Friday, December 07, 2012

LibreOffice Visio Import Filter: 20 years of drawings opened in your favourite office suite

It is true that the support of the most used Microsoft Visio file formats in LibreOffice will celebrate 1 year next February. And I will gladly have a birthday talk with any of you who will be freezing in Brussels during the next FOSDEM 2013. Nonetheless, even though libvisio was in development for several months already, the Visio story was far from finished when we released that day. As I already mentioned in another blogpost concerning reverse-engineering of file formats, assessment of a conversion quality in this kind of cases is illusory before real users get to stress-test it with real-life documents.
Since the first release of our filter in LibreOffice 3.5.0, we were improving it thanks to bug reports from our users. It is a big thank you that I would like to say to all those that took the bother to submit reports in our bugzilla. Without you, guys, this filter would be only a moot exercise.
But wait... Do I write this blog now only to thank the people who contributed to the current quality of the filter? Yes to a big extent! Nevertheless, I know that the distinguished readers of this blog would like to have some news. And, yes, we have some news.
The libvisio library underwent heavy re-factoring as we started to understand more and more details about the underlying file-format.
  1. A particular bug report about files imported as empty pages provided us with a document structure that we did never see before. This resulted in a more generic parser and unification on the way we parse master shapes and visible pages.
  2. This re-factoring in its turn allowed us to extend our file-format coverage to all earlier binary Visio file-format versions. We now support all binary Visio documents starting from Visio 1 (released in 1992).
  3. Extending the support to earlier file-format versions allowed us to better understand the development of the file-format, to find more information that we did not parse before, and improve the conversion quality for other binary versions too.
  4. Another re-factoring came with our work to support the XML-based Visio file-formats, namely the "XML Drawing" also known as *.vdx; and the Microsoft Visio 2013 new file-format, known as *.vsdx.
So the news is that LibreOffice 4.0.0 will be able to open ALL Visio files starting from Visio 1 (release in 1992) until Microsoft Visio 2013 (released just some weeks ago).
And since the readers of this blog are more interested in pictures than in pointless words, here come some candies for your eyes:
File opened in Visio 1.0 The same file opened in LibreOffice 4.0.0 beta1
File in Visio 1.0 File in LibreOffice 4.0.0 beta1

VSDX File opened in Microsoft Visio 2013 The same file opened in LibreOffice 4.0.0 beta1
VSDX File in Microsoft Visio 2013 File in LibreOffice 4.0.0 beta1
So, download the LibreOffice 4.0.0 beta1 and help us testing the new big release. We are interested in bug reports that help us to improve our quality. And for those that would love to support us with donations, just click here:
Donate for LibreOffice

Monday, November 26, 2012

LibreOffice CorelDraw import filter: improvements by user input

It has been a long time without communicating with the distinguished readership of my blog. There was a hard decision to be made between producing code and producing literature. The code won until now. But now I have found a time to lift my head up from the coding, so the literature is back.
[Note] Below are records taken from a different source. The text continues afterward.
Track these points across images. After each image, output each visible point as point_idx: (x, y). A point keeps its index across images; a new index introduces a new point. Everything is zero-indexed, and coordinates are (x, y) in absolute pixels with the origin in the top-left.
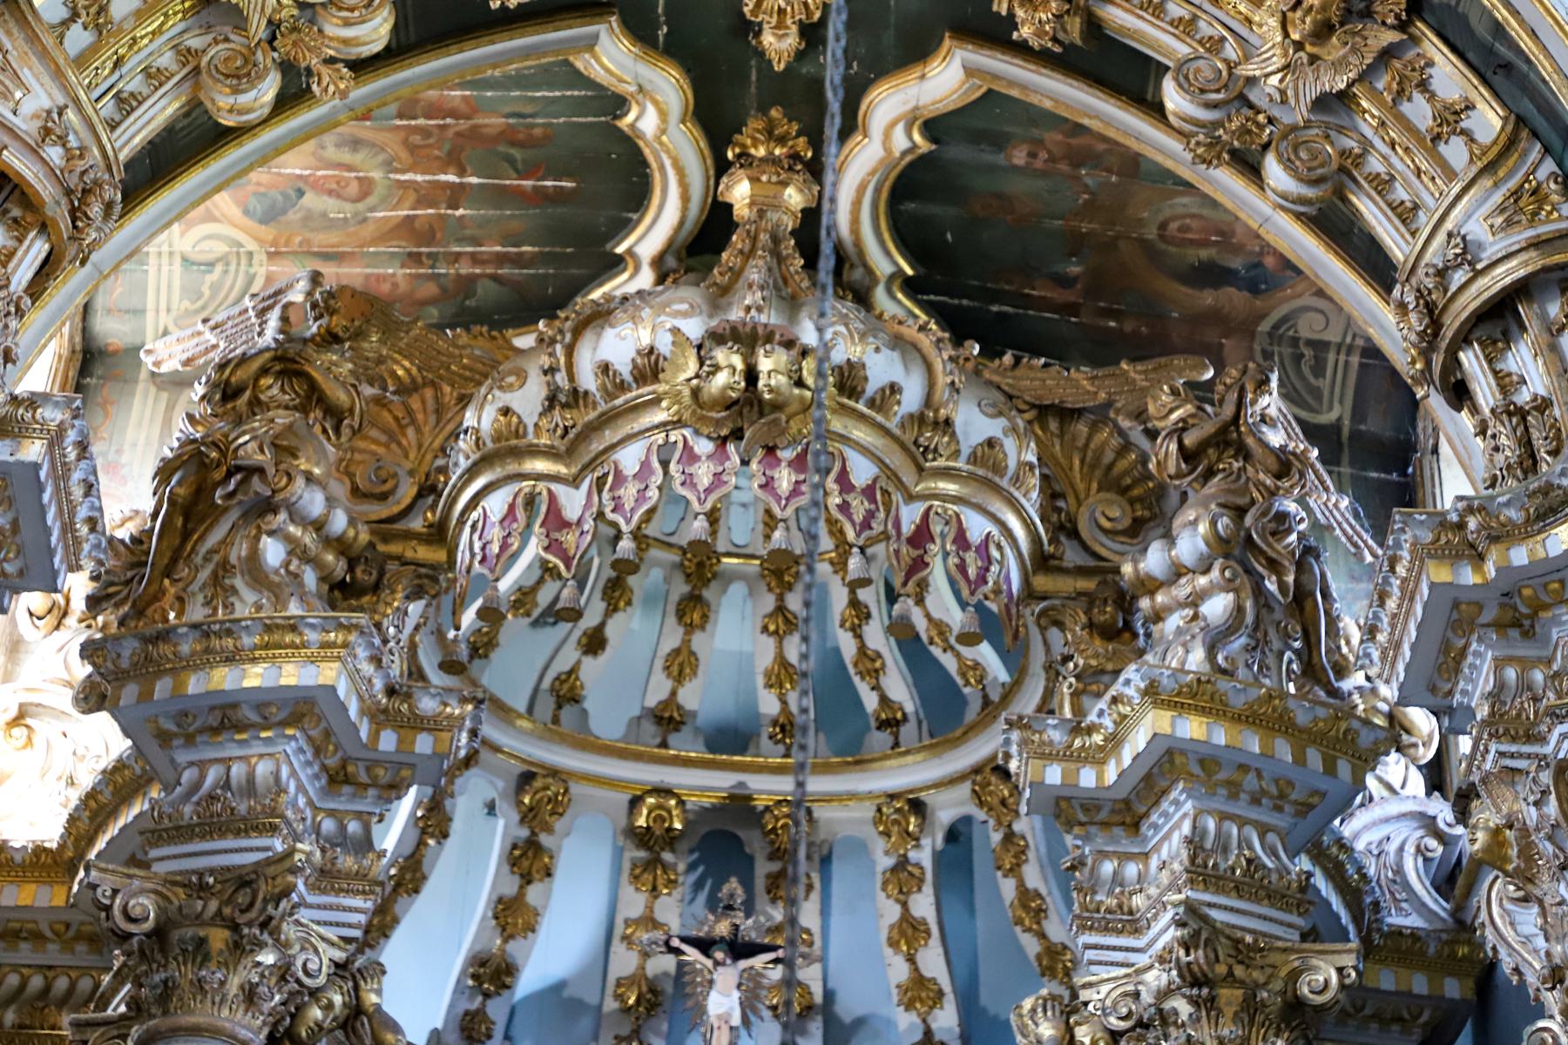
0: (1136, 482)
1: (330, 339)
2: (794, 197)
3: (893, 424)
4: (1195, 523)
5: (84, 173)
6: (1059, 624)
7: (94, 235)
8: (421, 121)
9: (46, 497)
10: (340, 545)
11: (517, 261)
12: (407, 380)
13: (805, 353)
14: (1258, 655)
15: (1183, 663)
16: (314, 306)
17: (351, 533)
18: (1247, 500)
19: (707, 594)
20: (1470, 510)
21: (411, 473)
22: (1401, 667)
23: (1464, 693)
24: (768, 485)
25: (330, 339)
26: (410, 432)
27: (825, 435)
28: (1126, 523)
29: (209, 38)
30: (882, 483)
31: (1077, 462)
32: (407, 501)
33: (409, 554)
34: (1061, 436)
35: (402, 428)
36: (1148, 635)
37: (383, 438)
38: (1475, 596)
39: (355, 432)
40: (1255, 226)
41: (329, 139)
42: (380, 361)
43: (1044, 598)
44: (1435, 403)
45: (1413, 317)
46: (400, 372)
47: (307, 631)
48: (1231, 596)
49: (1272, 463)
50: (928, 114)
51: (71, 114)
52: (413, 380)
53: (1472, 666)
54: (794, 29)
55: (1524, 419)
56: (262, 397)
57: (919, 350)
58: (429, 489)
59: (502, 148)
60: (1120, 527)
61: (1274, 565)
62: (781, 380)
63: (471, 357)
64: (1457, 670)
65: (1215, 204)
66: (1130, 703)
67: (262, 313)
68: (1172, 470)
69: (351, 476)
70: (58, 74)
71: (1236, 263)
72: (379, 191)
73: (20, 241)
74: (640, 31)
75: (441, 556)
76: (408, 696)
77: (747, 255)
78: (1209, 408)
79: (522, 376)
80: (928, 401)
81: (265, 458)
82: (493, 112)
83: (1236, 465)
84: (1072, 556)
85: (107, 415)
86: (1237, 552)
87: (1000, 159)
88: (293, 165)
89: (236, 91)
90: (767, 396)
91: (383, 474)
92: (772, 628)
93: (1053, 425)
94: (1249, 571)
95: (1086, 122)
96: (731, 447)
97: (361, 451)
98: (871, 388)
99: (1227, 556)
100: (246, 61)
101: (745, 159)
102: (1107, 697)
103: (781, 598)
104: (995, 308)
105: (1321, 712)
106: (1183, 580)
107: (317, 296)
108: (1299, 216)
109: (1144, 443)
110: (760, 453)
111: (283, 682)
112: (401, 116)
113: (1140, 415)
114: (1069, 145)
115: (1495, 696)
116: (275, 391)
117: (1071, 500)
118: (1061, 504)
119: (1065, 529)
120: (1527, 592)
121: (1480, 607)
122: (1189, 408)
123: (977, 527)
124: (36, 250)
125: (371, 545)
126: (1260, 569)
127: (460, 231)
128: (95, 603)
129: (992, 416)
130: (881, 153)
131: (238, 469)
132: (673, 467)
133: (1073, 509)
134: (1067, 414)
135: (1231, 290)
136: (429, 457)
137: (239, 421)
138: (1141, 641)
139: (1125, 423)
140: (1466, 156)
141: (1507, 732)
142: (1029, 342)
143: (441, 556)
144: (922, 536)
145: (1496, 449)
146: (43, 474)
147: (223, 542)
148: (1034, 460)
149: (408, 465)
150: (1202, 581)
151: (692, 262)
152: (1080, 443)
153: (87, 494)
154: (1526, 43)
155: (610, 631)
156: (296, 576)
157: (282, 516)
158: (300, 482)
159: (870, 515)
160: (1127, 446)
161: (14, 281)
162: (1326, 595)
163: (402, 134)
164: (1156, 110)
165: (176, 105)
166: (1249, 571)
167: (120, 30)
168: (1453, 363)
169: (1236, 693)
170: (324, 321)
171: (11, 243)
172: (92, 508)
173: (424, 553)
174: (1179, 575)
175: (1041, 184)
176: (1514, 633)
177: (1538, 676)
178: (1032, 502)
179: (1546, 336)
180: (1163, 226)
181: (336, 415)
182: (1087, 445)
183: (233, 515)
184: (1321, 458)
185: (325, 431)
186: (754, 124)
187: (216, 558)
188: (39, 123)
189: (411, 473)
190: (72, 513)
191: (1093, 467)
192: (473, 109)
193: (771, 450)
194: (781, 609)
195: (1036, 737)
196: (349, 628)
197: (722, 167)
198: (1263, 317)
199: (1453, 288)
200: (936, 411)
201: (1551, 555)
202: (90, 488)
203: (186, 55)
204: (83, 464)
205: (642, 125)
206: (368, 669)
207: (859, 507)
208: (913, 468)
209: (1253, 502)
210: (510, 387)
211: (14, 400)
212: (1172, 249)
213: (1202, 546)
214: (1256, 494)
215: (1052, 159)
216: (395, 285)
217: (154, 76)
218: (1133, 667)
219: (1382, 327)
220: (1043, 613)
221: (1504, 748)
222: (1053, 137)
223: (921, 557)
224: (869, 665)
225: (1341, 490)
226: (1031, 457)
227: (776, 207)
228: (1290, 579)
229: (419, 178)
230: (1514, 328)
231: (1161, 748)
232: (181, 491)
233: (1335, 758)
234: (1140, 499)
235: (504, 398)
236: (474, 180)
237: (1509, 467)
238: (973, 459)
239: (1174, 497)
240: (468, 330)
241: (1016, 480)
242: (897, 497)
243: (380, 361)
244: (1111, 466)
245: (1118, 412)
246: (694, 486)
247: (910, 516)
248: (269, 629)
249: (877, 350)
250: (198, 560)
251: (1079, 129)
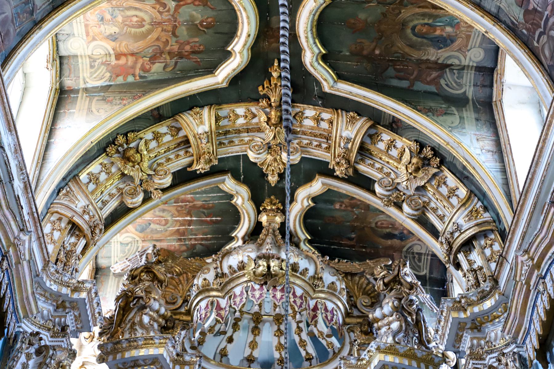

Many of you might be wondering what happened since my post about the text support in CorelDraw files from last June. Things are going pretty well. Since the CorelDraw import filter was released with LibreOffice 3.6, the users started to use the feature and report bugs. We were working on fixing them and improving the libcdr's quality.

Quick overview of reverse-engineering process

From my discussions with our users and developers on-line and during some of the conferences that I attended, I realize that there is a slight misunderstanding in the large public about how the reverse-engineering works. So, here are some thoughts that may help understand it a bit more:

At the beginning of the process, there is a file-format. We don't know anything about its internal structure. There is no documentation whatsoever about it. One tries to generate a file in this file-format and examine it in hexadecimal viewer. Next, one tries to operate some little change in the document and examine what changed in the file itself. Eventually after many iterations, one might find regularities and some structure that helps to divide the file into several sections or blocks of more manageable size. It is essential in this phase that one can encode this information into some kind of introspection tool, since a plain hexadecimal viewer is not a very productive tool in the long run. We use for introspection of documents Valek Filippov's oletoy, a python tool that stores our knowledge about the structure of different file-formats.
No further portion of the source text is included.